Request: Copy word for word the part of the items that opens with their first line and closes with the line containing "SUBSCRIBE TODAY", including both of those lines.

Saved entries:

/---

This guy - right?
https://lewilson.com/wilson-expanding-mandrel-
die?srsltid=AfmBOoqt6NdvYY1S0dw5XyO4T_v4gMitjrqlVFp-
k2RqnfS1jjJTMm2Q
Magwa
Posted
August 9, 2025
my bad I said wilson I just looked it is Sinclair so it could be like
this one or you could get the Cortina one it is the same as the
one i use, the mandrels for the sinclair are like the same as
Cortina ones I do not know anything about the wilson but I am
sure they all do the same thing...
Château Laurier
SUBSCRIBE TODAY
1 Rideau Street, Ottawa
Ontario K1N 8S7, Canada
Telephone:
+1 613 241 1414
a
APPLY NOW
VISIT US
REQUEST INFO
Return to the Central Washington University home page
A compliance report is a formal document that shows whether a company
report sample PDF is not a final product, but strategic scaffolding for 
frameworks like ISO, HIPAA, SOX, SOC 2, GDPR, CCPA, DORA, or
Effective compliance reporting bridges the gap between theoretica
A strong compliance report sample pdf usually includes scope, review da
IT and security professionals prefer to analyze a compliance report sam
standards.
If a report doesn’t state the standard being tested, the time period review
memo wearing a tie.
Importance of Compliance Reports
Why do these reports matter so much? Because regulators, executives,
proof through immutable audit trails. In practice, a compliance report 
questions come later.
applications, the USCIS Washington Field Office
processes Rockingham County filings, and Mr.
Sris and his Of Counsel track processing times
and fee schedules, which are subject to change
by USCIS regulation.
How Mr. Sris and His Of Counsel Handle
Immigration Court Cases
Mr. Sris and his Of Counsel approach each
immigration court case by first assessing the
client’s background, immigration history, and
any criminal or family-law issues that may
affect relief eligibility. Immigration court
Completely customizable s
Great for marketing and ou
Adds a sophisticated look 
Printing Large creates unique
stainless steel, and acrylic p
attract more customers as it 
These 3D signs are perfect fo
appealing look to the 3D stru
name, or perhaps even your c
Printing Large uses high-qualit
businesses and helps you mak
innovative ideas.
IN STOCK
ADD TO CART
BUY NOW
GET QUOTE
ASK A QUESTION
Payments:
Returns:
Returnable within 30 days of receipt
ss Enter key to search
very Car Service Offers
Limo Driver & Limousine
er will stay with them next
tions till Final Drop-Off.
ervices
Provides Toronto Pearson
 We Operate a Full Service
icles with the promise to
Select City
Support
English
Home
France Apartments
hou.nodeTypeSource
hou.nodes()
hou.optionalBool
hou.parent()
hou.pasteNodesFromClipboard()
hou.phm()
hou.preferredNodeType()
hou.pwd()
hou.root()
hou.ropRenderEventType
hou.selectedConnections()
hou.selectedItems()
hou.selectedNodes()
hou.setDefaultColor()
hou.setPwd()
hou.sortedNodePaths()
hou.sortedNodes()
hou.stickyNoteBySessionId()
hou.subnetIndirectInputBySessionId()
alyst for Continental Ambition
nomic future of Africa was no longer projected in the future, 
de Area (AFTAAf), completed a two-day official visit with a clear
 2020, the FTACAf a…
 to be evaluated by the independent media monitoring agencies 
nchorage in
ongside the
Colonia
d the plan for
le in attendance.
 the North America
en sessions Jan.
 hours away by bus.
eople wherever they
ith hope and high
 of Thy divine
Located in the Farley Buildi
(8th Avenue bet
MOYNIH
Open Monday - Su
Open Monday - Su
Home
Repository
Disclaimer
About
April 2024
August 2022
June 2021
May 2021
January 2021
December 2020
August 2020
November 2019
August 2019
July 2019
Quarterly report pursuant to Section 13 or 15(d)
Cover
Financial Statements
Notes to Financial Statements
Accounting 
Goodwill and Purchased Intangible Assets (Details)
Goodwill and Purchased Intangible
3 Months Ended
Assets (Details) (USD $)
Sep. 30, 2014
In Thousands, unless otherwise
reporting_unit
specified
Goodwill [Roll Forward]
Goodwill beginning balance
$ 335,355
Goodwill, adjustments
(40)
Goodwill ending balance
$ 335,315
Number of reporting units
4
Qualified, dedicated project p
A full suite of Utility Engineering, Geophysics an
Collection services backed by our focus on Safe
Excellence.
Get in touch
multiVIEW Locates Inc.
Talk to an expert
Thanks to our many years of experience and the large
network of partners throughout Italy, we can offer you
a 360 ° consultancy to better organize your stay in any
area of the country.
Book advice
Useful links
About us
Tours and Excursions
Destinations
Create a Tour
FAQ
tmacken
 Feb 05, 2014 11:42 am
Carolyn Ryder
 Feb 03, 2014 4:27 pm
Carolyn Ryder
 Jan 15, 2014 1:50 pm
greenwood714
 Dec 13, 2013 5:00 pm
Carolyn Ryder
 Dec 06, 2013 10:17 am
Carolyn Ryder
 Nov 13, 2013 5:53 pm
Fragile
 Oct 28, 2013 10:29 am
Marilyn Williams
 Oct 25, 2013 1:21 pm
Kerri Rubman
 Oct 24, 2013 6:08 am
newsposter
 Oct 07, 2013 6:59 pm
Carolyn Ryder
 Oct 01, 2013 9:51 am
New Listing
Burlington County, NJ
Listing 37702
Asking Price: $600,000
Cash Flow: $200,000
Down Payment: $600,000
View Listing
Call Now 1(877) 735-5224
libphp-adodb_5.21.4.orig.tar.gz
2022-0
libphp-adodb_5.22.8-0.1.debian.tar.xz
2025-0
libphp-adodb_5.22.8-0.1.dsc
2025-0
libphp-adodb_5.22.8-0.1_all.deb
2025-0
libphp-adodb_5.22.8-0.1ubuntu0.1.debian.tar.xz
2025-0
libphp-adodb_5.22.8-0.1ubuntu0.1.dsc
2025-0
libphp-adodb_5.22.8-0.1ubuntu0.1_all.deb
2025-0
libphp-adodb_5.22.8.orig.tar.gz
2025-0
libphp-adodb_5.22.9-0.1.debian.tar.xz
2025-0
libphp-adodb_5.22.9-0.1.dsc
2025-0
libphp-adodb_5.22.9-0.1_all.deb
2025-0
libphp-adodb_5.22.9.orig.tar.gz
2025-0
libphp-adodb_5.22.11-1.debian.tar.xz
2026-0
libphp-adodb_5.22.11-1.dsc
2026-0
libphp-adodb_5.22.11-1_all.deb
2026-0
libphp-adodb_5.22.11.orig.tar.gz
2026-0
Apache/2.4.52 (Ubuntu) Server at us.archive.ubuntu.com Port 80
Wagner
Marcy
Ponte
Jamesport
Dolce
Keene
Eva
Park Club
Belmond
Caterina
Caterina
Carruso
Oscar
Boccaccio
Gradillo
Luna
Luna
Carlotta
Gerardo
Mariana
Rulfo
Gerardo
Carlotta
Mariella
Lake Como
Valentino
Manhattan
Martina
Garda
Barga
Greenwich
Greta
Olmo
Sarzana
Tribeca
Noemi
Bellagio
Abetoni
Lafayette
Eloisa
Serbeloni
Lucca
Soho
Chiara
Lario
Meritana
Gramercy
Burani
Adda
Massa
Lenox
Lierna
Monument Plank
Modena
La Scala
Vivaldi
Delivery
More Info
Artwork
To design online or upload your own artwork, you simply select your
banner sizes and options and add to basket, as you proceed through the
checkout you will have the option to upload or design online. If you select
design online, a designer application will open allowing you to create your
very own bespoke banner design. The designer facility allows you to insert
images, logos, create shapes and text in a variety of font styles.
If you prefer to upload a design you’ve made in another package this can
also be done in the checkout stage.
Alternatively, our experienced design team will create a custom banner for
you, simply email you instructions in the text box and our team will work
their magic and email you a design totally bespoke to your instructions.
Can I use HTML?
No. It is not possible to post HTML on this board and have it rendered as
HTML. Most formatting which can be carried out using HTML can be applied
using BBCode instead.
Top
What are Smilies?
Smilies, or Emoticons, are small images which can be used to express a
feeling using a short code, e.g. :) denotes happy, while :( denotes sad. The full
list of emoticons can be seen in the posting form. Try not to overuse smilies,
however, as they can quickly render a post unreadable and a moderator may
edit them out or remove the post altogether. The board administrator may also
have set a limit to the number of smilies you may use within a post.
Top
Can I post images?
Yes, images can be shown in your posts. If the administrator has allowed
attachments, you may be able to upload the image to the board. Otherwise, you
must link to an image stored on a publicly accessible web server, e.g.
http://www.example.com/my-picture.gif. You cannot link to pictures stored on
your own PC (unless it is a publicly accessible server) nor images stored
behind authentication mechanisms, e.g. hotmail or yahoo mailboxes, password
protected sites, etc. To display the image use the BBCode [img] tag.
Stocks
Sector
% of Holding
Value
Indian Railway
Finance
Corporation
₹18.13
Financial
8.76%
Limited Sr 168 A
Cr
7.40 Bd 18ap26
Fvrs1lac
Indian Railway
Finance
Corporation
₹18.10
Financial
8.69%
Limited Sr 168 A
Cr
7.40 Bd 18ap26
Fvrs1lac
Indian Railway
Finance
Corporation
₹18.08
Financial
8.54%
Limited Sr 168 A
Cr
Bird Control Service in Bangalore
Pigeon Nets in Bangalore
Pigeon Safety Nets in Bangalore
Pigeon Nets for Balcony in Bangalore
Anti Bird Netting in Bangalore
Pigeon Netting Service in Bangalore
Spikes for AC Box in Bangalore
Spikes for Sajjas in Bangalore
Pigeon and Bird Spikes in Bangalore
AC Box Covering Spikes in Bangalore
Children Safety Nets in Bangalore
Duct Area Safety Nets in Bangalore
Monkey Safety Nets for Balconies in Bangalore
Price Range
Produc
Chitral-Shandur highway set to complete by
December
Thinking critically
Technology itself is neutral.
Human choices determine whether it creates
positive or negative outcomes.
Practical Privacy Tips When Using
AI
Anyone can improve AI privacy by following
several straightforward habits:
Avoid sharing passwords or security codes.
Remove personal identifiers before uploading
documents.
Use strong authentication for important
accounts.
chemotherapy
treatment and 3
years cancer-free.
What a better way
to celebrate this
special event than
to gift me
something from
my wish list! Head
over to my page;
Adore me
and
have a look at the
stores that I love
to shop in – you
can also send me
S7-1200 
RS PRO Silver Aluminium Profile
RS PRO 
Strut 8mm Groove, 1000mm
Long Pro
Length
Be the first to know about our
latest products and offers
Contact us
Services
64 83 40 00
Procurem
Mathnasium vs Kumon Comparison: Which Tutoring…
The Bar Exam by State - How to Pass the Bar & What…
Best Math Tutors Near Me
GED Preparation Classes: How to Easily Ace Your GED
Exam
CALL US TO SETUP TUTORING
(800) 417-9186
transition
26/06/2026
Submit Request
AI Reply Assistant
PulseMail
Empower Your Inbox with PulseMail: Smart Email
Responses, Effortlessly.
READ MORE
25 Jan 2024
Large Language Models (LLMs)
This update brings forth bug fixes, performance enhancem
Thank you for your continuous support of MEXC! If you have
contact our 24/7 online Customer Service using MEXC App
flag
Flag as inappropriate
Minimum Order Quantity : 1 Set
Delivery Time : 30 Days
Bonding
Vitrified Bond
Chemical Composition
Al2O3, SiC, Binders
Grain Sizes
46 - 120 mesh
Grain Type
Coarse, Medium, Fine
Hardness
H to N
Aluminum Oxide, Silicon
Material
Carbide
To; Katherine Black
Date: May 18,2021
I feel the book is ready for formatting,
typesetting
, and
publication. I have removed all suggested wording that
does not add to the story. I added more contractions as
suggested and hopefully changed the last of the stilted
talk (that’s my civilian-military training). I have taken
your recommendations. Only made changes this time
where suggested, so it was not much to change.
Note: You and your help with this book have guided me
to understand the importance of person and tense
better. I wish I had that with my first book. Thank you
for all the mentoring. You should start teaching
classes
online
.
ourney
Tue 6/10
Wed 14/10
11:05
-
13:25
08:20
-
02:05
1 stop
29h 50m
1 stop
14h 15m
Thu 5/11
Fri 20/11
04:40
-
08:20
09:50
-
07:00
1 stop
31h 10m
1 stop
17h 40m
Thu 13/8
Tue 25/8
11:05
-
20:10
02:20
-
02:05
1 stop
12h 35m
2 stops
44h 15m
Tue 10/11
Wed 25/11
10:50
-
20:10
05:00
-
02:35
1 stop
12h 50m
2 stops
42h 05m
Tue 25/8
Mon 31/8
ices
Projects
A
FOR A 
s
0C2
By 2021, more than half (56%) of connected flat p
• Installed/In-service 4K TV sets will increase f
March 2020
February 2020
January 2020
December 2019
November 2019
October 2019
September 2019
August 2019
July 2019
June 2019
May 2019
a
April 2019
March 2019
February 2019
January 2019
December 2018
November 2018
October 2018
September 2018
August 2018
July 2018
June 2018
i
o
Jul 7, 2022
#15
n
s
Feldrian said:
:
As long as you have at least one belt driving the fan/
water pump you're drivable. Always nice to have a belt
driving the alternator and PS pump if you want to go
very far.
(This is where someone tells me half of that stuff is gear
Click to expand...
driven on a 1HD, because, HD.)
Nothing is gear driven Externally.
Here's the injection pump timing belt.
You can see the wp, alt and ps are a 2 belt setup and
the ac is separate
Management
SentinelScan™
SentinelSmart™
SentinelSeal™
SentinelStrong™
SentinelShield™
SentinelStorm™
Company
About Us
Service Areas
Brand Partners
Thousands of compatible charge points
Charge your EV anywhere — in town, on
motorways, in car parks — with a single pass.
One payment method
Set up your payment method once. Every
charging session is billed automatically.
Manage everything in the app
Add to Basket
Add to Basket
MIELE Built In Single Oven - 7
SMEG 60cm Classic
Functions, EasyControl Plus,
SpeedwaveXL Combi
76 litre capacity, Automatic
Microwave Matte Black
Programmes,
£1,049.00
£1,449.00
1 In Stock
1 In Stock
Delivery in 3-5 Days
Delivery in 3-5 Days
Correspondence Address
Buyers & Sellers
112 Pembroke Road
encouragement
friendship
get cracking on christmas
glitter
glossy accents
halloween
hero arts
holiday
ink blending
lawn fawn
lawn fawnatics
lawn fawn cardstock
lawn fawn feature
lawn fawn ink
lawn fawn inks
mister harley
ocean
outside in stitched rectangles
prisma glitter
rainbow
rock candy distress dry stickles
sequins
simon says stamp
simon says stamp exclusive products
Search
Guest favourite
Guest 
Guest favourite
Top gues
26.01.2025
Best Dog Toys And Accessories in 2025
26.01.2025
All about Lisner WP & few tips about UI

\---

Result below:
This guy - right?
https://lewilson.com/wilson-expanding-mandrel-
die?srsltid=AfmBOoqt6NdvYY1S0dw5XyO4T_v4gMitjrqlVFp-
k2RqnfS1jjJTMm2Q
Magwa
Posted
August 9, 2025
my bad I said wilson I just looked it is Sinclair so it could be like
this one or you could get the Cortina one it is the same as the
one i use, the mandrels for the sinclair are like the same as
Cortina ones I do not know anything about the wilson but I am
sure they all do the same thing...
Château Laurier
SUBSCRIBE TODAY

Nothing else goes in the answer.